GCE est le prolongement des outils cloud que Google à mis à notre disposition depuis des années et s'intègre très finement dans le paysage global du Cloud  de Google. L'IaaS peut directement avoir accès à GG Storage, à AppEngine, au Cloud Datastore, etc... Pour ces raisons il devient très simple de construire des workloads hybrides combinant IaaS et PaaS, voir même SaaS avec le lien qui peut être établi avec Storage et Google Apps.

Sur un second plan l'expression "Infrastructure as a Code" prends toute son ampleur. L'interface web qui par certains cotés est très spartiate n'est qu'un habillage aux lignes de commandes et API. Pas de fioritures à attendre ici, c'est simple et efficace, et tout est fait pour vous orienter vers l'utilisation scriptée de la plateforme. Dans chaque écran de lancement d'une opération (création d'une VM, d'un réseau, Arrêt d'une VM, Ajout d'un disque, etc...), vous avez accès à un lien vous proposant l'équivalent en REST ou en ssh. Il n'y a plus qu'a copier-coller et vous avez un script de mise en oeuvre de votre infrastructure qui est prêt. Un utilitaire "gcutil" permet d'exécuter les commandes depuis une machine distante et associe votre compte local avec le compte Google utilisé pour manager la plateforme. Lors de la première création d'une VM l'absence de fonction "Arrêter" est assez surprenante quand on vient d'autres IaaS. Ici on détruit la VM et sa configuration, en gardant éventuellement le disque persistant, et on la re-créera ex-nihilo lors du prochain redémarrage.  Un serveur de métadonnées très complet est mis à disposition, et permet par exemple de stocker des paramètres globaux de configuration facilement accessible depuis les différents noeuds. Pour conclure sur cette logique "DevOps" Les startup-scripts associés aux configurations permettent d'envisager de ré-installer complètement un serveur au démarrage et ainsi ne plus avoir de disques persistants pour limiter les couts.

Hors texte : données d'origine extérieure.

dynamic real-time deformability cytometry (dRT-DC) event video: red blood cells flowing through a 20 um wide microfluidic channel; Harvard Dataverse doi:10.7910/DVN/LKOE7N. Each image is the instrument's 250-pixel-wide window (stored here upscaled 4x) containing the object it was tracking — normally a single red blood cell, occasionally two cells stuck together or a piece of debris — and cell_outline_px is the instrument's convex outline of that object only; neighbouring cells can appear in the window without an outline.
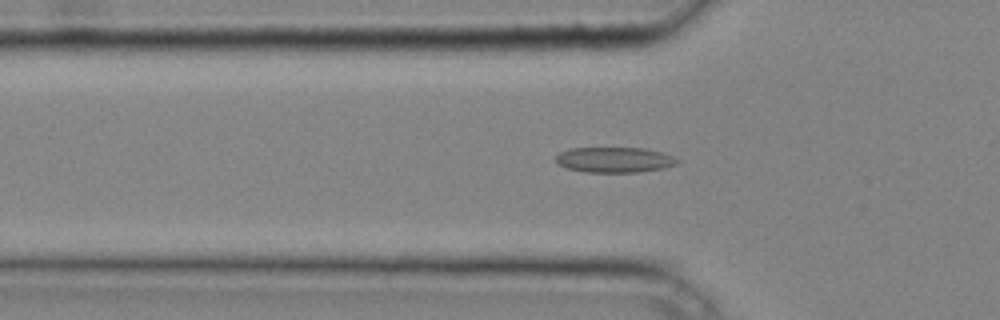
{"species": "common noctule bat (a hibernating species)", "species_latin": "Nyctalus noctula", "temperature_condition": "cold", "stored_images_in_passage": 34, "camera_frame_rate_fps": 3000, "um_per_image_px": 0.085, "animal": {"sex": "male", "body_mass_g": 20.4}, "frame": {"image": 1, "passage_image": 14, "time_ms": 4.333, "image_size_px": [1000, 320], "cell_outline_px": [[680, 160], [676, 164], [660, 168], [640, 172], [584, 172], [568, 168], [560, 164], [556, 160], [556, 156], [560, 152], [572, 148], [644, 148], [660, 152], [672, 156]], "centroid_in_image_um": [52.22, 13.58], "position_along_channel_um": 73.6, "area_um2": 17.69}}
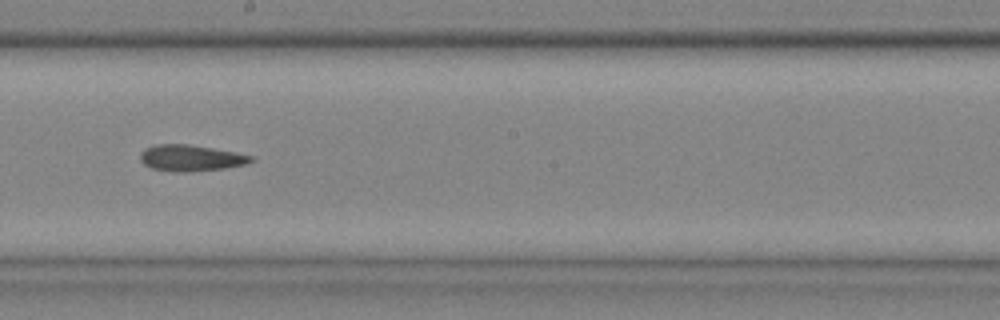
{"frame": {"image": 2, "passage_image": 24, "time_ms": 7.667, "image_size_px": [1000, 320], "cell_outline_px": [[256, 160], [244, 164], [224, 168], [192, 172], [172, 172], [152, 168], [144, 164], [140, 160], [140, 152], [144, 148], [156, 144], [188, 144], [236, 152], [252, 156]], "centroid_in_image_um": [16.19, 13.43], "position_along_channel_um": 232.0, "area_um2": 17.05}}
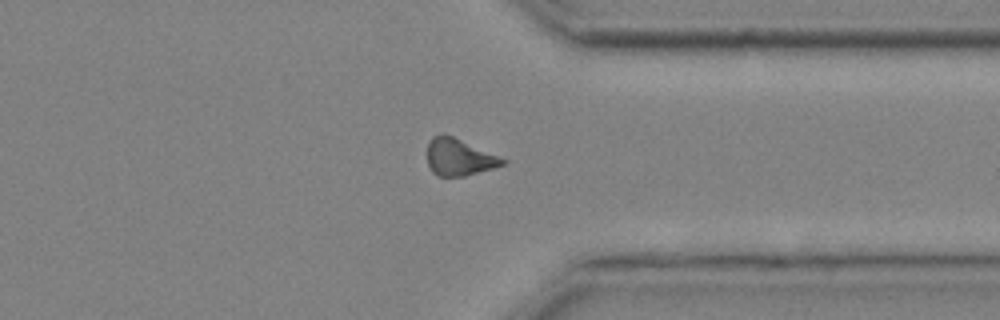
{"frame": {"image": 3, "passage_image": 33, "time_ms": 10.667, "image_size_px": [1000, 320], "cell_outline_px": [[508, 160], [504, 164], [492, 168], [464, 176], [440, 176], [432, 172], [428, 164], [428, 144], [432, 136], [440, 132], [444, 132]], "centroid_in_image_um": [39.0, 13.33], "position_along_channel_um": 372.4, "area_um2": 16.18}}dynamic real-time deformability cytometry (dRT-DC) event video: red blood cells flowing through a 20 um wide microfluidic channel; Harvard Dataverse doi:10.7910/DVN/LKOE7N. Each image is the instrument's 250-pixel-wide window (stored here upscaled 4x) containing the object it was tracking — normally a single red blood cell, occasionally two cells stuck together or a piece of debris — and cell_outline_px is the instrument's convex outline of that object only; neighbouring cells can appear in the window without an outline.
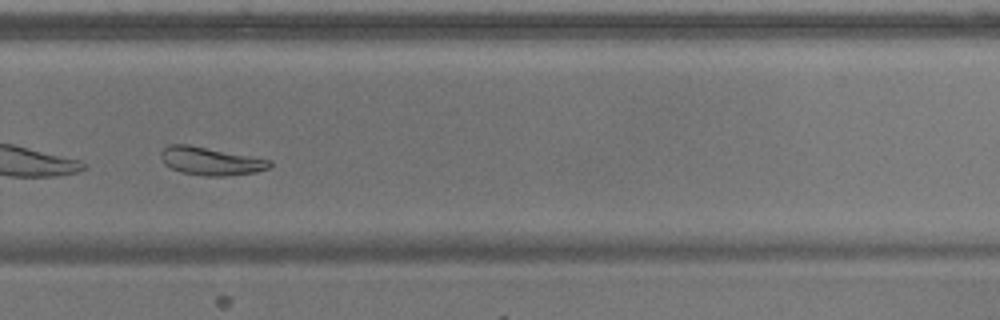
{"species": "common noctule bat (a hibernating species)", "species_latin": "Nyctalus noctula", "temperature_condition": "warm", "stored_images_in_passage": 52, "camera_frame_rate_fps": 3000, "um_per_image_px": 0.085, "animal": {"sex": "male", "body_mass_g": 17.9}, "frame": {"image": 1, "passage_image": 37, "time_ms": 12.0, "image_size_px": [1000, 320], "cell_outline_px": [[272, 164], [268, 168], [256, 172], [228, 176], [208, 176], [180, 172], [164, 164], [160, 156], [160, 152], [168, 144], [188, 144], [272, 160]], "centroid_in_image_um": [17.89, 13.69], "position_along_channel_um": 311.9, "area_um2": 17.8}, "authors_computed_cell_mechanics": {"area_um2": 20.9236, "velocity_mm_per_s": 3.7853, "shape_relaxation_time_tau1_ms": null, "shape_relaxation_time_tau2_ms": 3.7002, "deformation_change_tau1": null, "deformation_change_tau2": 0.0952}}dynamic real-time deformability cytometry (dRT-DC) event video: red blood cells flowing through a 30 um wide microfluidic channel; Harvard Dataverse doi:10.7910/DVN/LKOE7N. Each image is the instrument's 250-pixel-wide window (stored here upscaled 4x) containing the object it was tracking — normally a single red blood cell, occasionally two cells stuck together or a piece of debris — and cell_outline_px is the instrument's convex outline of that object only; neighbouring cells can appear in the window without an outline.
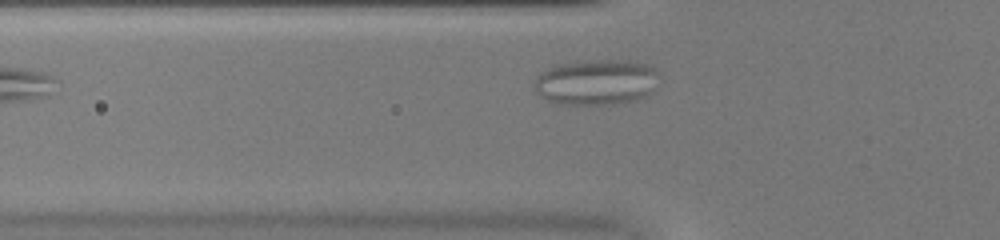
{"species": "common noctule bat (a hibernating species)", "species_latin": "Nyctalus noctula", "temperature_condition": "warm", "stored_images_in_passage": 38, "camera_frame_rate_fps": 3000, "um_per_image_px": 0.085, "animal": {"sex": "female", "body_mass_g": 20.0, "forearm_length_mm": 54.0}, "frame": {"image": 1, "passage_image": 4, "time_ms": 1.0, "image_size_px": [1000, 240], "cell_outline_px": [[656, 72], [648, 92], [644, 96], [636, 100], [612, 104], [556, 104], [540, 96], [532, 88], [532, 84], [536, 76], [540, 72], [552, 64], [584, 60], [636, 60], [652, 64], [656, 68]], "centroid_in_image_um": [50.56, 6.95], "position_along_channel_um": 75.2, "area_um2": 33.47}}
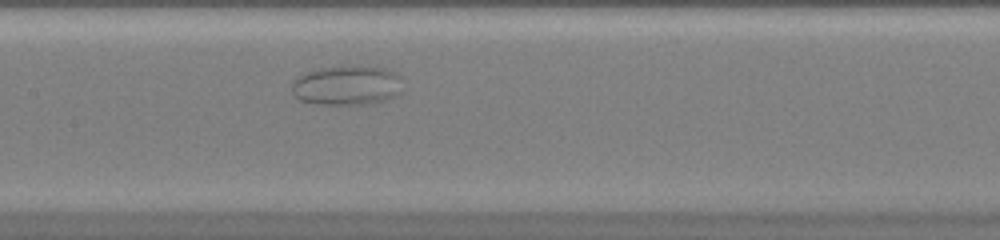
{"frame": {"image": 2, "passage_image": 12, "time_ms": 3.667, "image_size_px": [1000, 240], "cell_outline_px": [[400, 92], [384, 100], [372, 104], [316, 104], [296, 100], [292, 96], [292, 80], [308, 72], [320, 68], [384, 68], [396, 72], [400, 76]], "centroid_in_image_um": [29.43, 7.3], "position_along_channel_um": 178.0, "area_um2": 25.09}}
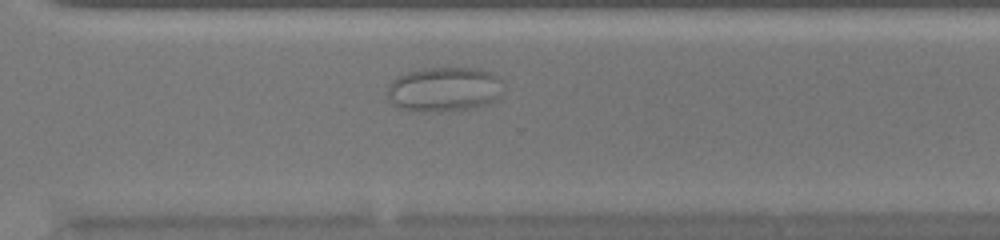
{"frame": {"image": 3, "passage_image": 24, "time_ms": 7.667, "image_size_px": [1000, 240], "cell_outline_px": [[504, 92], [500, 96], [488, 104], [468, 108], [424, 112], [420, 112], [404, 108], [396, 104], [388, 96], [388, 84], [396, 76], [404, 72], [424, 68], [472, 68], [492, 72], [504, 84]], "centroid_in_image_um": [37.78, 7.56], "position_along_channel_um": 332.8, "area_um2": 30.06}}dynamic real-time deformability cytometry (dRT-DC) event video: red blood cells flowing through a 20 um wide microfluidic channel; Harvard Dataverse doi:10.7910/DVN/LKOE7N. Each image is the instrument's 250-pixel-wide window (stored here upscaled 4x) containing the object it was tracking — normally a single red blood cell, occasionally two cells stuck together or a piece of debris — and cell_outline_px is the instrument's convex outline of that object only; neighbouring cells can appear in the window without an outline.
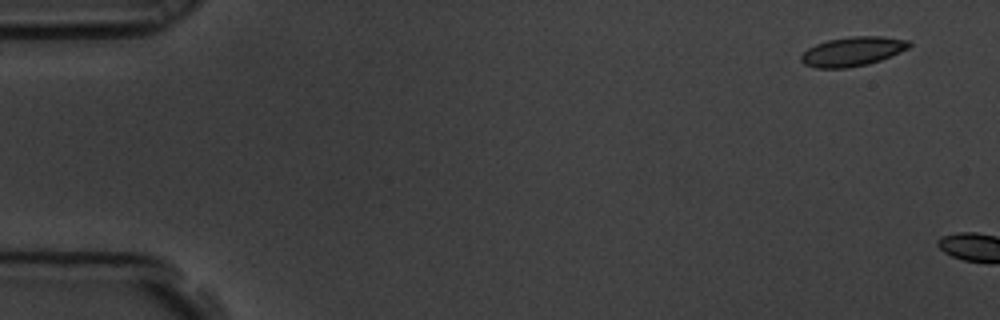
{"species": "common noctule bat (a hibernating species)", "species_latin": "Nyctalus noctula", "temperature_condition": "room temperature", "stored_images_in_passage": 2, "camera_frame_rate_fps": 3000, "um_per_image_px": 0.085, "animal": {"sex": "male", "body_mass_g": 19.5, "forearm_length_mm": 54.6}, "frame": {"image": 1, "passage_image": 1, "time_ms": 0.0, "image_size_px": [1000, 320], "cell_outline_px": [[912, 44], [908, 48], [900, 52], [880, 60], [868, 64], [844, 68], [816, 68], [804, 64], [800, 60], [800, 56], [808, 48], [816, 44], [828, 40], [848, 36], [880, 36], [908, 40]], "centroid_in_image_um": [72.45, 4.37], "position_along_channel_um": 12.6, "area_um2": 18.38}}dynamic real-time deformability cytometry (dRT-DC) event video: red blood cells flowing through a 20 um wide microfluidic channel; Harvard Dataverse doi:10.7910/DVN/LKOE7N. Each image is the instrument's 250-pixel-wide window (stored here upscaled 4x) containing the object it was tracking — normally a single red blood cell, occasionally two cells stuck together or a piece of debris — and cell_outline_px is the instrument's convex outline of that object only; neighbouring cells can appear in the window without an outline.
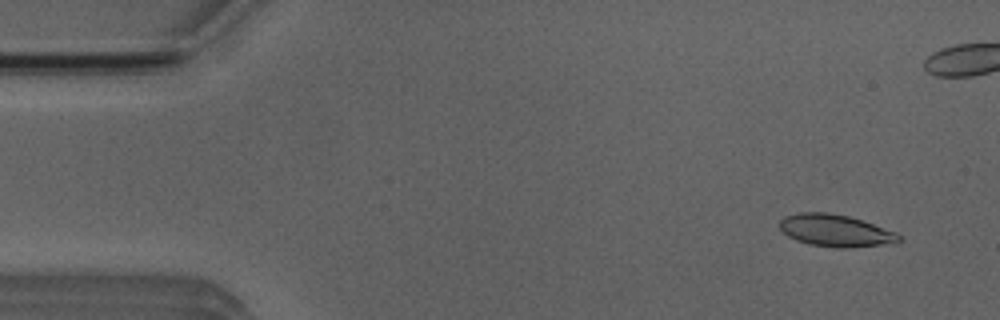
{"species": "Egyptian fruit bat (a non-hibernating species)", "species_latin": "Rousettus aegyptiacus", "temperature_condition": "room temperature", "stored_images_in_passage": 6, "camera_frame_rate_fps": 3000, "um_per_image_px": 0.085, "animal": {"sex": "male"}, "frame": {"image": 1, "passage_image": 2, "time_ms": 1.0, "image_size_px": [1000, 320], "cell_outline_px": [[904, 240], [896, 244], [848, 248], [836, 248], [808, 244], [796, 240], [788, 236], [780, 228], [780, 220], [784, 216], [800, 212], [828, 212], [848, 216], [896, 232]], "centroid_in_image_um": [71.05, 19.62], "position_along_channel_um": 13.9, "area_um2": 22.54}}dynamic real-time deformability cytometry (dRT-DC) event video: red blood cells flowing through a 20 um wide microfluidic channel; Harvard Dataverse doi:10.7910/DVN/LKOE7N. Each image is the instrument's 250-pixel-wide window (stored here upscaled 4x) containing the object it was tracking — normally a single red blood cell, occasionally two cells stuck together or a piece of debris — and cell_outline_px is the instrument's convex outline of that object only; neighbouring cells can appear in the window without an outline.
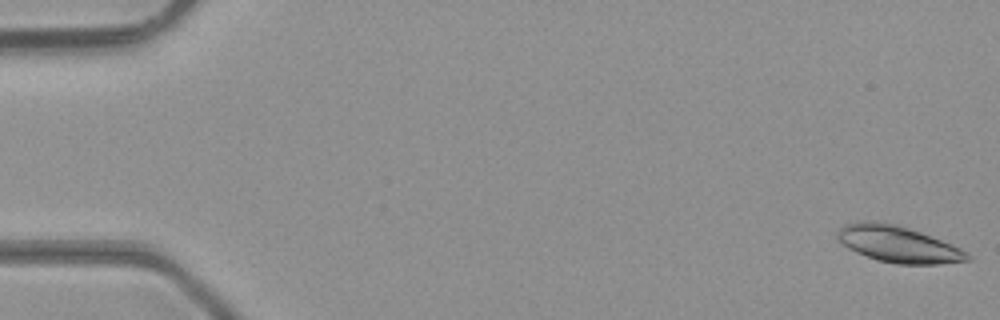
{"species": "common noctule bat (a hibernating species)", "species_latin": "Nyctalus noctula", "temperature_condition": "room temperature", "stored_images_in_passage": 49, "camera_frame_rate_fps": 3000, "um_per_image_px": 0.085, "animal": {"sex": "male", "body_mass_g": 23.1, "forearm_length_mm": 52.7}, "frame": {"image": 1, "passage_image": 1, "time_ms": 0.0, "image_size_px": [1000, 320], "cell_outline_px": [[972, 260], [936, 264], [896, 264], [876, 260], [856, 252], [848, 248], [836, 240], [836, 236], [840, 228], [844, 224], [864, 220], [880, 220], [896, 224], [920, 232], [952, 244], [968, 252], [972, 256]], "centroid_in_image_um": [76.32, 20.74], "position_along_channel_um": 8.7, "area_um2": 27.92}}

Nous commençons à avoir les premiers retours d'expérience de cette plateforme, avec des workloads déployées. Nos premiers tests démontrent que les performances sont beaucoup plus élevées tant en CPU brute qu'en I/O par rapport à la concurrence. On est par exemple à près de 3 fois plus de performance sur des I/O par rapport à la référence du marché. L'une des faiblesses que Google promet de corriger à moyen terme est la couverture d'OS.  En effet on ne trouve que CentOS ou Debian comme image disques de base, ce qui limite nécessairement l'envergure des projets qui vont être adressables.

Nous reviendrons avec des exemples concrets d'utilisation dans de prochains blogs, avec notamment des focus sur l'automatisation des opérations, et les grands différentiateurs de GCE.